De telles situations, si elles ne sont pas traitées, peuvent provoquer la dépression chez certains membres de la famille. C’est pour cette raison qu’un soutien psychothérapeutique est toujours recommandé. Pour en revenir au traumatisme, il faut dire que nous sommes les enfants de la génération qui a subi la guerre, et pourtant nos enfants semblent plus fragiles que nous. Pourquoi?

« La fragilité des jeunes d’aujourd’hui n’est pas seulement liée aux changements familiaux mais aussi aux changements sociaux. Il y a eu un déracinement de nos lieux d’origine et des générations précédentes. Cela a créé des situations d’insécurité qui ont poussé les jeunes, par exemple, à s’appuyer plus facilement sur des groupes sur le web. Deux philosophes psychanalystes français Deleuze et Guattari soutiennent qu’aujourd’hui l’identité-rhizome a remplacé l’identité-arbre.
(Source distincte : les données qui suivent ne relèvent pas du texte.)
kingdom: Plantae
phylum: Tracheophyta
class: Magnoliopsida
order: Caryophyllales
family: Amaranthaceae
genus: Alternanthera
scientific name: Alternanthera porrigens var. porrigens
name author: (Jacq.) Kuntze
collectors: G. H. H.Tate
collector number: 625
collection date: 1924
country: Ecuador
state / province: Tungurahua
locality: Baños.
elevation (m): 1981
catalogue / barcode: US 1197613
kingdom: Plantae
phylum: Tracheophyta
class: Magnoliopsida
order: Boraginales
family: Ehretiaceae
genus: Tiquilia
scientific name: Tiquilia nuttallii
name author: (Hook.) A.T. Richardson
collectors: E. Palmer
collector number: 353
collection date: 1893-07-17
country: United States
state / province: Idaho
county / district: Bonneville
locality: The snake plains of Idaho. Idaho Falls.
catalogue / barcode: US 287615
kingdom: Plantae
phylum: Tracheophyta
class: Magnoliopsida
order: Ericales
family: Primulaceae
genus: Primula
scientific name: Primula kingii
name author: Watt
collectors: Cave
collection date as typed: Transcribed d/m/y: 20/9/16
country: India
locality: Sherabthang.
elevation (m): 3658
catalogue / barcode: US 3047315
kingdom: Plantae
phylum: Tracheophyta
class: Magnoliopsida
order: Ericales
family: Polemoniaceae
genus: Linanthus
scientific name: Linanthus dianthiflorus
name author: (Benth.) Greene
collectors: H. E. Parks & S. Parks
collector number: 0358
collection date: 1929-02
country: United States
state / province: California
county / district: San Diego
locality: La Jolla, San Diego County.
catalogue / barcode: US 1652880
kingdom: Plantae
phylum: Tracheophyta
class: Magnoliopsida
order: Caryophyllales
A la place de l’arbre, qui a de solides racines plantées dans le sol et se développe au fil du temps, le rhizome a des racines aquatiques qui s’étendent horizontalement, prêtes à se réorganiser sous l’impulsion de l’autre. Le rapport au passé, qui fonde notre identité, tant au niveau individuel que social, se construit dans une dimension horizontale en référence au prochain, au socius, à l’environnement, à ces groupes une règle dominante est un certain niveau d’homologation ».

Pourquoi l’approbation est-elle un risque ?

« L’homologation peut aussi s’accompagner de l’effet de masse, ce phénomène que Freud a appelé contagion dans la foule, qui dépasse les limites du soi, générant un fonctionnement confus et la perte de l’identité individuelle. La toile exclut la réalité du corps et peut créer un monde fantastique, où tout peut exister. Elle crée une toute-puissance et aussi un retrait progressif de la réalité. La réalité est très puissante pour donner des limites, mais si nous ne l’acceptons pas, nous ne vivons pas dans la réalité, nous ne pourrons pas profiter de la richesse que nous donnent les limites.

La fragilité des enfants d’aujourd’hui est-elle aussi liée à un changement de la figure paternelle ?

« La plus grande égalité entre hommes et femmes et la crise de la figure paternelle ont modifié la forme de la famille. De celle basée sur la loi du père qui donnait la sécurité, mais imposait des règles de soumission et créait de grandes limites au développement personnel, à l’égalité des sexes, à la liberté d’expression, nous sommes passés à une famille basée sur la dimension fraternelle, qui permet la liberté dans l’identité et le développement, mais crée des angoisses, des insécurités. Ces changements créent une crise d’identité, surtout chez les hommes, habitués à des rôles plus classiques, qui manifestent désormais de grandes l’insécurité. Nous pouvons également le constater à travers l’augmentation des féminicides.